Apricot Coconut Bars
By Renée Henry
For the crust:
5 oz. (1 cup plus 2 Tbs.) all-purpose flour
2 Tbs. granulated sugar
Pinch table salt
4 oz. (1/2 cup) cold unsalted butter, cut into 1/2-inch pieces
For the topping:
1/2 cup packed light brown sugar
1 extra-large egg
2 Tbs. apricot jam
1 Tbs. all-purpose flour
1/2 tsp. baking powder
1/4 tsp. table salt
1/4 tsp. pure almond extract
1 cup firmly packed diced dried apricots (about 6 oz.)
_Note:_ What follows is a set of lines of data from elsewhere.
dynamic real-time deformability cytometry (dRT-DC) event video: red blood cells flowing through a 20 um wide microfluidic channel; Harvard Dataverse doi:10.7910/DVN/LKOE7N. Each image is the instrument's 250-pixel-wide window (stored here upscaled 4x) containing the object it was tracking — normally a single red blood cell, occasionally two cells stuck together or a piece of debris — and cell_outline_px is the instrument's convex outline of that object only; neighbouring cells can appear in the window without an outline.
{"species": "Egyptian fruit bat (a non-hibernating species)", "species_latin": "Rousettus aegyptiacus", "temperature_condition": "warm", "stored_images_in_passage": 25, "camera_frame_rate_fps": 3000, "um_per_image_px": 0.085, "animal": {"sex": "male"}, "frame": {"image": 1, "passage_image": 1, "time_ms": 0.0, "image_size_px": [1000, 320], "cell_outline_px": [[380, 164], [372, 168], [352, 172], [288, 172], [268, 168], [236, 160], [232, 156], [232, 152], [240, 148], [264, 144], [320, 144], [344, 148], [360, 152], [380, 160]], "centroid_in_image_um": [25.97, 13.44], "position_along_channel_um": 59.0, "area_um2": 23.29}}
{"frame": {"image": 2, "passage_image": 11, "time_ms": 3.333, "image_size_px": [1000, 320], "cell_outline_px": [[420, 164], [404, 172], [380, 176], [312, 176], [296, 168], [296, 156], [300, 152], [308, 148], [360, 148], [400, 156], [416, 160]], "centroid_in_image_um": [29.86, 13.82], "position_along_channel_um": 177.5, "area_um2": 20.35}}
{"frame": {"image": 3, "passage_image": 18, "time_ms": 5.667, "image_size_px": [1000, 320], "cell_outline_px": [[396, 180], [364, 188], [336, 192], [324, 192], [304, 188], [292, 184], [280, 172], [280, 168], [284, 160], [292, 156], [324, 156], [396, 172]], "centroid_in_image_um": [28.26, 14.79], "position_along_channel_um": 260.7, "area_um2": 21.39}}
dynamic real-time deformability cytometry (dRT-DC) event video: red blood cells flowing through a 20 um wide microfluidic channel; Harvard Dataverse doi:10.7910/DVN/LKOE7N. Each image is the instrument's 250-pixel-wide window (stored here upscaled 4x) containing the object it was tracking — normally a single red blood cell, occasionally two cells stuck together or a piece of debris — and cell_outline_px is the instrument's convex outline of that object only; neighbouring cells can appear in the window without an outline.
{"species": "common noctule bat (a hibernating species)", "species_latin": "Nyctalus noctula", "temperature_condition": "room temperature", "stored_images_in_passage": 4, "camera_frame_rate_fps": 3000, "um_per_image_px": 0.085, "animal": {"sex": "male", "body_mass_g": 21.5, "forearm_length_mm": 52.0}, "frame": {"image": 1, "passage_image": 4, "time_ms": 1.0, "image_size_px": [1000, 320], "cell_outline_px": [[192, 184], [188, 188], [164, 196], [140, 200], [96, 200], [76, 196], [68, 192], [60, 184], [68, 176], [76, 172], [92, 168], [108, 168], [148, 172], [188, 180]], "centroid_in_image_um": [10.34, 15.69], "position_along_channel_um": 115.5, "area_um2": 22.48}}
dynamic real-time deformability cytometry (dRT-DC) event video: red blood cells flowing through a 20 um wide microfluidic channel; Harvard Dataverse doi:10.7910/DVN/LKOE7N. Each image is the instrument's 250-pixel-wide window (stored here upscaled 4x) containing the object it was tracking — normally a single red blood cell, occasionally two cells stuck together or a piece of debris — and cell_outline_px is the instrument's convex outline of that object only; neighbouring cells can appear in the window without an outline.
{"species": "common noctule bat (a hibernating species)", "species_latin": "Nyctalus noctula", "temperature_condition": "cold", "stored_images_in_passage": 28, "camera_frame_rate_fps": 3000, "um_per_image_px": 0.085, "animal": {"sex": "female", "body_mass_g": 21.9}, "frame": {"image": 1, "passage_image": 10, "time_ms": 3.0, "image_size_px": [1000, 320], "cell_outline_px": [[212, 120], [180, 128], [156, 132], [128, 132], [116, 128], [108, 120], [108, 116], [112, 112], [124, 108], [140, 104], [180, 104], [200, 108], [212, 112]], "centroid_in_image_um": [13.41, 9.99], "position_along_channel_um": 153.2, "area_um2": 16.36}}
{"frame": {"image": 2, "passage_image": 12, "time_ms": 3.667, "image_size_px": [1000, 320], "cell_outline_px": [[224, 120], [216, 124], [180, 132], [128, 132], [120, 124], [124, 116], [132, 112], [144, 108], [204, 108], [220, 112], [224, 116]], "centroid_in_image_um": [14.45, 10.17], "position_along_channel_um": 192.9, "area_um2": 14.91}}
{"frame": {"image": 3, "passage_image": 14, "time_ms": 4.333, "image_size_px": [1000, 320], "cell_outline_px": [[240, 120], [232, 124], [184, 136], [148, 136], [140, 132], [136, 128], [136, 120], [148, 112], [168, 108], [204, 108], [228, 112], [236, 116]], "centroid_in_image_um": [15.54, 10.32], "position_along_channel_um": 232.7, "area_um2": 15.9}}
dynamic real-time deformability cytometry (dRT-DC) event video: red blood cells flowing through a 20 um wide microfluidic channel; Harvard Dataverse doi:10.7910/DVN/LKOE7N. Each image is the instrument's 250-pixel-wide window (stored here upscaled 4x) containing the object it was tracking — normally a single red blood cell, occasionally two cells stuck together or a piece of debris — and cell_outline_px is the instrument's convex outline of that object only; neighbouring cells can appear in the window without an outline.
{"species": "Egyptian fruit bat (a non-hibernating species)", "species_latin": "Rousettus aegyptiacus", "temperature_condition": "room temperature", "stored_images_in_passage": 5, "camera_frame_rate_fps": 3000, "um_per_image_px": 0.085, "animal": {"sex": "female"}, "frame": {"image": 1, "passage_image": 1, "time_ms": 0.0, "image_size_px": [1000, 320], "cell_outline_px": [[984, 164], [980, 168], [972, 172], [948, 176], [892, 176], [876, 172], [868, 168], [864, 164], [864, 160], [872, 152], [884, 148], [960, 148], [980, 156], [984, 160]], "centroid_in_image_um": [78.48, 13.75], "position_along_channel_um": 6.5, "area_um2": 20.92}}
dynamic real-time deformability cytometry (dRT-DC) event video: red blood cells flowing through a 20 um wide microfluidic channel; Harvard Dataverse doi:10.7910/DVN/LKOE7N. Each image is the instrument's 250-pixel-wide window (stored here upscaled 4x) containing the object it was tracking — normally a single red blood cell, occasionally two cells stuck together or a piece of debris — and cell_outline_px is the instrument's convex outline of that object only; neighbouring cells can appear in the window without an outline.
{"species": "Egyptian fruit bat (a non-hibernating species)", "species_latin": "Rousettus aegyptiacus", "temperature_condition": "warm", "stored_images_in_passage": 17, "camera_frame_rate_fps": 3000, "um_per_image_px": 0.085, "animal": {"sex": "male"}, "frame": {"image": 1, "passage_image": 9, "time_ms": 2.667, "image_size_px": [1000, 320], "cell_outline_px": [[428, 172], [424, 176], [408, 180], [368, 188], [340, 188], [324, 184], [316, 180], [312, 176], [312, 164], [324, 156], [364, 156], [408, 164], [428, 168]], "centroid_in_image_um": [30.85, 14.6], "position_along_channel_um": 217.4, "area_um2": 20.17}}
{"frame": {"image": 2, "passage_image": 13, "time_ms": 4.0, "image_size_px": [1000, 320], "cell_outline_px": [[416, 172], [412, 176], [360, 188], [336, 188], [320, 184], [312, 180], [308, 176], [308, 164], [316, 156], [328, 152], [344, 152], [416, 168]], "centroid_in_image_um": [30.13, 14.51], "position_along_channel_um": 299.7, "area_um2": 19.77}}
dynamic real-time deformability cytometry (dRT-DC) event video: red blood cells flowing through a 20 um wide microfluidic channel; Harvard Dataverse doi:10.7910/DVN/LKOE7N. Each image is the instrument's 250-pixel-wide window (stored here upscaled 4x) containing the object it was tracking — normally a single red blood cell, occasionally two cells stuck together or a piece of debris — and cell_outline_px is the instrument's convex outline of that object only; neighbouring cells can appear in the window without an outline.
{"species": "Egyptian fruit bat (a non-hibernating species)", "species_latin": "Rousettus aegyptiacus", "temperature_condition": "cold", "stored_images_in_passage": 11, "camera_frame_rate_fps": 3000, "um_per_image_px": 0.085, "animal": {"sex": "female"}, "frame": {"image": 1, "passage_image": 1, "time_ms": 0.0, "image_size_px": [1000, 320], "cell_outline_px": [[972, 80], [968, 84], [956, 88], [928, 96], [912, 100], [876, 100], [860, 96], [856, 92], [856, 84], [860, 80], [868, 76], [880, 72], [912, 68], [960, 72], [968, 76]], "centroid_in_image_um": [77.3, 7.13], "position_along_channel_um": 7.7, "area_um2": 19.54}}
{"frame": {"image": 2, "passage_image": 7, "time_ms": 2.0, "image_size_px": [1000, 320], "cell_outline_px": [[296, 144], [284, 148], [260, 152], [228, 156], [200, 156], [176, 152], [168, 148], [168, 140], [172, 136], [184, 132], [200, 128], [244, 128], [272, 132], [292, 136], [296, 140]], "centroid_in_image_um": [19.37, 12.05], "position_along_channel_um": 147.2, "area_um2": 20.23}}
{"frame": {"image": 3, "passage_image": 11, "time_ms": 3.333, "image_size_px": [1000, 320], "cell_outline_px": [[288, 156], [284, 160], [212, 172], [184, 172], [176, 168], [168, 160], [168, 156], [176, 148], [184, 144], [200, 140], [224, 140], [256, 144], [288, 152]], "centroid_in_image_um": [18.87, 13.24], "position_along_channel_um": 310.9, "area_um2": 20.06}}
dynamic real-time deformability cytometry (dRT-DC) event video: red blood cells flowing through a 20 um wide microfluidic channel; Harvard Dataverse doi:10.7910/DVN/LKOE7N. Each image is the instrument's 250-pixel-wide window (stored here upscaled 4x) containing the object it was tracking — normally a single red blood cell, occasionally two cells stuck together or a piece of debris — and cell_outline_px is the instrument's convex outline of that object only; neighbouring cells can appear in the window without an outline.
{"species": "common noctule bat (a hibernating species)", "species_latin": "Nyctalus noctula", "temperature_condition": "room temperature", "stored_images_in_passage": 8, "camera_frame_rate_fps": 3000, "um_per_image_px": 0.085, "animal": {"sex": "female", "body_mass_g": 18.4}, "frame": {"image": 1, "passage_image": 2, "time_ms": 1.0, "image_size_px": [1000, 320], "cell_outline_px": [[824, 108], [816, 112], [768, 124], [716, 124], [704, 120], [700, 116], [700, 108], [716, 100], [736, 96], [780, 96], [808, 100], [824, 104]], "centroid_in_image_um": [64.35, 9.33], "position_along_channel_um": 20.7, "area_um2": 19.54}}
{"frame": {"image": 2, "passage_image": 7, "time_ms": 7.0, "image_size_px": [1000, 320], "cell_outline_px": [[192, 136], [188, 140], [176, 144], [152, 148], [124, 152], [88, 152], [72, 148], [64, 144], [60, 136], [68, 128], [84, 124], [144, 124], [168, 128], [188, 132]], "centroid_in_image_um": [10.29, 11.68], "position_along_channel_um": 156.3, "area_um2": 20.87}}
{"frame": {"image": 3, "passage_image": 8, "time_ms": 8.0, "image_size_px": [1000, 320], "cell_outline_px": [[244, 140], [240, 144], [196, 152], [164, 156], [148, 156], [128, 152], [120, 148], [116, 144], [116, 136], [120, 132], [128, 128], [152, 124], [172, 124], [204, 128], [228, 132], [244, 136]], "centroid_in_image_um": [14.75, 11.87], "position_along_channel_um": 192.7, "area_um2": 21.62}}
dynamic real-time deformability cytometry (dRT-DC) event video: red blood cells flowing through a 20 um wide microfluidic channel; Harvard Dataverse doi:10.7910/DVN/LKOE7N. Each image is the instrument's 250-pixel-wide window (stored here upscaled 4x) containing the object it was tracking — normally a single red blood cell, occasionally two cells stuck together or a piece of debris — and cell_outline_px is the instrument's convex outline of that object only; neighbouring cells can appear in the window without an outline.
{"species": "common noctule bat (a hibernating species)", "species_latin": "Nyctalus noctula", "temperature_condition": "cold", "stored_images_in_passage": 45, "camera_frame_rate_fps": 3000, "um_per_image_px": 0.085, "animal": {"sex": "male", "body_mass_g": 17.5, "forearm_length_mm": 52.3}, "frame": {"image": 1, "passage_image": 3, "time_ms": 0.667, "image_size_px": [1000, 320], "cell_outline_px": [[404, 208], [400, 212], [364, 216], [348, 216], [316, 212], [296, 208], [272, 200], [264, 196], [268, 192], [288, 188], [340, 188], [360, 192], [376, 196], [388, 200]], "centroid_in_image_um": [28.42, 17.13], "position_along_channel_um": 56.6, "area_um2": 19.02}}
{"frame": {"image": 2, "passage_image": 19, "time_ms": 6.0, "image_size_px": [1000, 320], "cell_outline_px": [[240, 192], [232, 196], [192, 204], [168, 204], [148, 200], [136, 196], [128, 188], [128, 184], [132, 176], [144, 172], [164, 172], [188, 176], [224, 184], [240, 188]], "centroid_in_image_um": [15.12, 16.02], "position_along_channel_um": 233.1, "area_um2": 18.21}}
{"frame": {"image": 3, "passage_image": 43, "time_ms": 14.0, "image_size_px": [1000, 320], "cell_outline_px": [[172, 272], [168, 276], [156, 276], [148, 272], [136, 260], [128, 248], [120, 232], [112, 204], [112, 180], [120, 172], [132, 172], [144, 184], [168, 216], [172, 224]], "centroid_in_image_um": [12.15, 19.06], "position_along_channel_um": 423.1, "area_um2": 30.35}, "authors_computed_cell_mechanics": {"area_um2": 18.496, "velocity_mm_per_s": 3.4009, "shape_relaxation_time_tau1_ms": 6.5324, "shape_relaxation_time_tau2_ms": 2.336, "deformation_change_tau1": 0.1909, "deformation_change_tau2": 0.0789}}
1/4 cup sweetened shredded coconut
Make the crust:
Position an oven rack in the bottom third of the oven and heat the oven to 350°F. Lightly grease an 8-inch square baking pan and line the bottom with parchment. Combine the flour, sugar, and salt in a food processor. Add the butter pieces and pulse until the mixture resembles moist pebbles. Dump the dough into the prepared pan and press down to form an even layer. Bake until the crust is lightly golden, about 30 minutes. Transfer the pan to a rack and leave the oven set to 350°F.
Make the topping:
While the crust is baking, combine the brown sugar, egg, apricot jam, flour, baking powder, salt, and almond extract in a medium bowl. Whisk until blended. Stir in the apricots and coconut. When the crust is baked, scrape the topping into the pan and spread evenly. Continue baking until the topping is browned around the edges and a pick inserted in the center comes out a bit sticky, about 20 minutes. Set the pan on a rack to cool completely before inverting onto a cutting board. Using a warm, thin-bladed knife, trim off the edges and cut into bars.
Store at room temperature or freeze in an airtight container, separating the layers with waxed paper.